▸ Records provided:
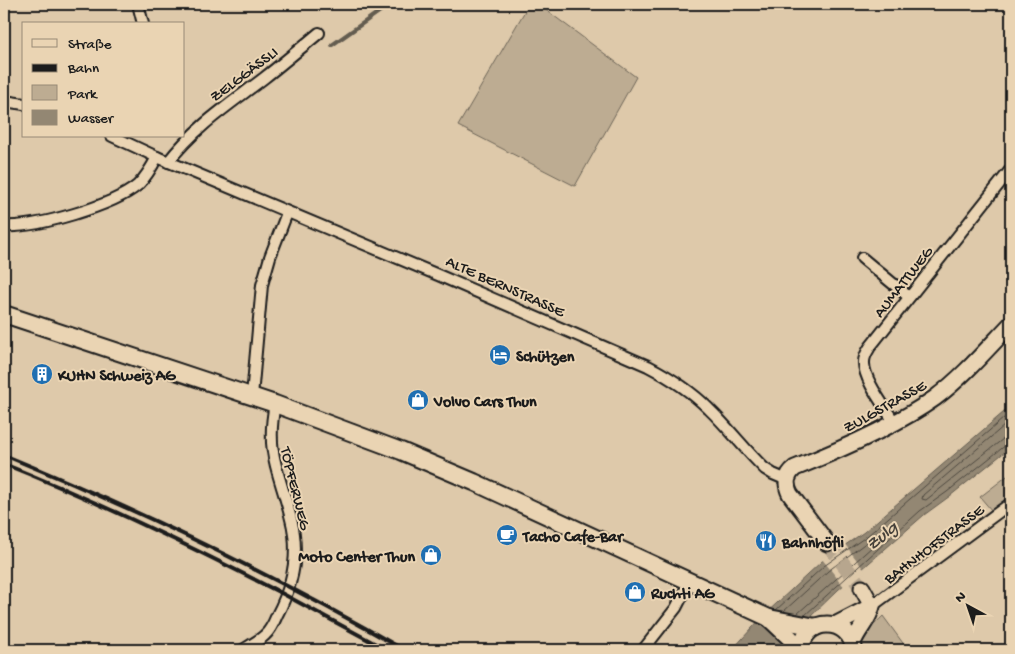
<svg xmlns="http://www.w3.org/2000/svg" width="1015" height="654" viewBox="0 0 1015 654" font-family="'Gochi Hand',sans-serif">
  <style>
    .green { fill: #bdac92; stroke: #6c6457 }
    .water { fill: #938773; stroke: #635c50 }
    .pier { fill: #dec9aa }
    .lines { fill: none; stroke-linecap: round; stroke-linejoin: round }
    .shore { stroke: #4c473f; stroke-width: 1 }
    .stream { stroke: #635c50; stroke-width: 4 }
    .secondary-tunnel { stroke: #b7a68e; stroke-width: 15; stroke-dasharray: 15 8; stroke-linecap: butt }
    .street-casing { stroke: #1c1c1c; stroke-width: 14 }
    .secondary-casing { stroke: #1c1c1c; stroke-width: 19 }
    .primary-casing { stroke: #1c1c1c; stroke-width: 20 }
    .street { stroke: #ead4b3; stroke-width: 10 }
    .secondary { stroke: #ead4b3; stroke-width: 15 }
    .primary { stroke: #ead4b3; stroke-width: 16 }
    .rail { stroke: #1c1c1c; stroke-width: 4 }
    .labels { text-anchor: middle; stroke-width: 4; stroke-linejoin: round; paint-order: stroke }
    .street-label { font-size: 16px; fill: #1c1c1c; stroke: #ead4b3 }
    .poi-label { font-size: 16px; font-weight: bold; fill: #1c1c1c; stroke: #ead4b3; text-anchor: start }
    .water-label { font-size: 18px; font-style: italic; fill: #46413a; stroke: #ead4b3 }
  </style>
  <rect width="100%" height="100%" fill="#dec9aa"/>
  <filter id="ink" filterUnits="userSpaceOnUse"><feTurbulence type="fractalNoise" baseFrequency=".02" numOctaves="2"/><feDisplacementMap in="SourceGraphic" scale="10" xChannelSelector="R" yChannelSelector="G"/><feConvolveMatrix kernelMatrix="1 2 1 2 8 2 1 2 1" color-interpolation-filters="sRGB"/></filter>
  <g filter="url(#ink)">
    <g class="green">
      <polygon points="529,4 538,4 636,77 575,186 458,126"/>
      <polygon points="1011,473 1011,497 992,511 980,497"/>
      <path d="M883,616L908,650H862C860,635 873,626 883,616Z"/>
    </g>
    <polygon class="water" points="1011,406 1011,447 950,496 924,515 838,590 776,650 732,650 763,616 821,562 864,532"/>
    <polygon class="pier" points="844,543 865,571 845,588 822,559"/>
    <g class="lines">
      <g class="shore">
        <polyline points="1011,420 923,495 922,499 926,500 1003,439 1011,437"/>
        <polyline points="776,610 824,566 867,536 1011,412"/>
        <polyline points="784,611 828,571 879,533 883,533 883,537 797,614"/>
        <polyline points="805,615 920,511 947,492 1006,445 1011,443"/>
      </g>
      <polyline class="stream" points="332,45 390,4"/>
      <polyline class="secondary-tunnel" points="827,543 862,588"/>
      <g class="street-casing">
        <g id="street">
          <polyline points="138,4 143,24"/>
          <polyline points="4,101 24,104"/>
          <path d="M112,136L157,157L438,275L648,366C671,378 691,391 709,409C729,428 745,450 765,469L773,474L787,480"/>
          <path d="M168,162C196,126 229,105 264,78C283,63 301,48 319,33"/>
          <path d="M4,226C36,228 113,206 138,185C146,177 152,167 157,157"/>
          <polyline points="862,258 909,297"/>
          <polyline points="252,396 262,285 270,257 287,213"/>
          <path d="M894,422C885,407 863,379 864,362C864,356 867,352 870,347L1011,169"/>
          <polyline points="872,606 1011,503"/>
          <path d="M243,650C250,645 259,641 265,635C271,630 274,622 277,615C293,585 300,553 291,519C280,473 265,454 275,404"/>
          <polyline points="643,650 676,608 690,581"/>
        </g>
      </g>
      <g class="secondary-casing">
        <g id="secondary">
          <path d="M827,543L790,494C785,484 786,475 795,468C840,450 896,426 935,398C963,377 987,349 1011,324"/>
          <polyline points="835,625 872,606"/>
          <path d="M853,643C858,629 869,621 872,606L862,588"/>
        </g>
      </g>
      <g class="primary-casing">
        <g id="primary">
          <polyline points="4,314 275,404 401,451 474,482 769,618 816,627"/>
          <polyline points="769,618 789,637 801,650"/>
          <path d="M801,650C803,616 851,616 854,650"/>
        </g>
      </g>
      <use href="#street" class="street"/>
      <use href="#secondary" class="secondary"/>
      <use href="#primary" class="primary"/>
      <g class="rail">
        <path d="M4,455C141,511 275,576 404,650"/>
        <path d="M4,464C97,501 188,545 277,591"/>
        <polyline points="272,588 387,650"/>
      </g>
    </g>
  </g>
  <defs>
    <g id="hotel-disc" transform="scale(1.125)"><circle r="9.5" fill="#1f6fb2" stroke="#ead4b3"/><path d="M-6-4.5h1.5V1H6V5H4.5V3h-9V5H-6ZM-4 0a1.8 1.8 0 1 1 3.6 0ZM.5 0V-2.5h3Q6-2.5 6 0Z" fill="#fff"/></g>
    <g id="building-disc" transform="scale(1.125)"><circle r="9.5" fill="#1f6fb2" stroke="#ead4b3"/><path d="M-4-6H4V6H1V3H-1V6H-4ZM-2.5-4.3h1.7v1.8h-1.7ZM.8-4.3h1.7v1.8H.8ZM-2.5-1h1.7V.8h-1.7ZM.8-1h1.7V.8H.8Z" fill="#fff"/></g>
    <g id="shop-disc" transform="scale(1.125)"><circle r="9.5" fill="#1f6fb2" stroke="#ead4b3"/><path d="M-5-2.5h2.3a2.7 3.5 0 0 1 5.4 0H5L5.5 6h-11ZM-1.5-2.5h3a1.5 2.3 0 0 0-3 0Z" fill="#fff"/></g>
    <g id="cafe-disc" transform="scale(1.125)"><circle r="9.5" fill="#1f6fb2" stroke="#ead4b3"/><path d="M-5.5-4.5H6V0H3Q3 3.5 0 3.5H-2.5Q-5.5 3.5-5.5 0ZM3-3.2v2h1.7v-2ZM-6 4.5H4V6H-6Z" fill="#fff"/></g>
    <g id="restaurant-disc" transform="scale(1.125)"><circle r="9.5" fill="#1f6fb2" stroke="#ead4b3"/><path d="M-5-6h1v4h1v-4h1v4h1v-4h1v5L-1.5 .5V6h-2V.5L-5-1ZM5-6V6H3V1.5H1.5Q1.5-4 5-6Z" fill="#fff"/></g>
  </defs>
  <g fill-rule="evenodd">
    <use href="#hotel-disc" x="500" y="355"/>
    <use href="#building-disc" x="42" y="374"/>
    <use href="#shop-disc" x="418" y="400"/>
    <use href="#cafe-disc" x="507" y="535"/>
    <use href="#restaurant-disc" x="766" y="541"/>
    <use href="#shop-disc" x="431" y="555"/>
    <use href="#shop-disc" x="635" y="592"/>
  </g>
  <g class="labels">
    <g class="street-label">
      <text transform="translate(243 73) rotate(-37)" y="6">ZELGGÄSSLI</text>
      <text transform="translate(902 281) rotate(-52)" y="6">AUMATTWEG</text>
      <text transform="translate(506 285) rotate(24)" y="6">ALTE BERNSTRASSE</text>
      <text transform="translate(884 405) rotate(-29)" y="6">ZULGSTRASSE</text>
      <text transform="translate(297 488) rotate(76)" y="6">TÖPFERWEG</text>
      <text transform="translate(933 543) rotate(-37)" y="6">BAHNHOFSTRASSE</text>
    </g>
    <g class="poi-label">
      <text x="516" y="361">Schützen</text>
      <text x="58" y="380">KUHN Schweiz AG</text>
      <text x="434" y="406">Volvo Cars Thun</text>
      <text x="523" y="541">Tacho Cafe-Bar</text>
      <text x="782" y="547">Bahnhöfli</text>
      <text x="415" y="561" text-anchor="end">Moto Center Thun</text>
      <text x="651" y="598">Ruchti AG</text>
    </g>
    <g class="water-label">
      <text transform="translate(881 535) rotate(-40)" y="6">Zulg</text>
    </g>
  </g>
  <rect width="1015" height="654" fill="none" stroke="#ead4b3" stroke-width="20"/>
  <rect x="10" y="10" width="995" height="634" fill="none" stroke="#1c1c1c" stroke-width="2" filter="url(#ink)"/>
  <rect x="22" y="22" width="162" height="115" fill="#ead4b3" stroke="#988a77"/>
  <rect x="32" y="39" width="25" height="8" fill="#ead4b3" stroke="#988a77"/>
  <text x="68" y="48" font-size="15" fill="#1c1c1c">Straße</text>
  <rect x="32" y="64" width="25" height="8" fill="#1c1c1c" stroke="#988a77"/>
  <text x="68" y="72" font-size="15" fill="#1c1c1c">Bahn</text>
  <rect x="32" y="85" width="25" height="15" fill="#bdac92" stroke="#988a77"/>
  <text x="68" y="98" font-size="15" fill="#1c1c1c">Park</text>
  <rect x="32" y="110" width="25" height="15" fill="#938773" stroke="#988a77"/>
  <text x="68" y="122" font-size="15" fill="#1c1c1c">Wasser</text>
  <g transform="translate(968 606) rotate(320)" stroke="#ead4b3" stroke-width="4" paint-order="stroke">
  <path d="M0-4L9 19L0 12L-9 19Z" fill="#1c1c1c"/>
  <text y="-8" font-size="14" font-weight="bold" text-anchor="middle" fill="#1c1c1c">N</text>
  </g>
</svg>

▸ Exercise requirements: Search the records for the word "lines" and return every line that holds it.

▸ Answer for this exercise:
    .lines { fill: none; stroke-linecap: round; stroke-linejoin: round }
    <g class="lines">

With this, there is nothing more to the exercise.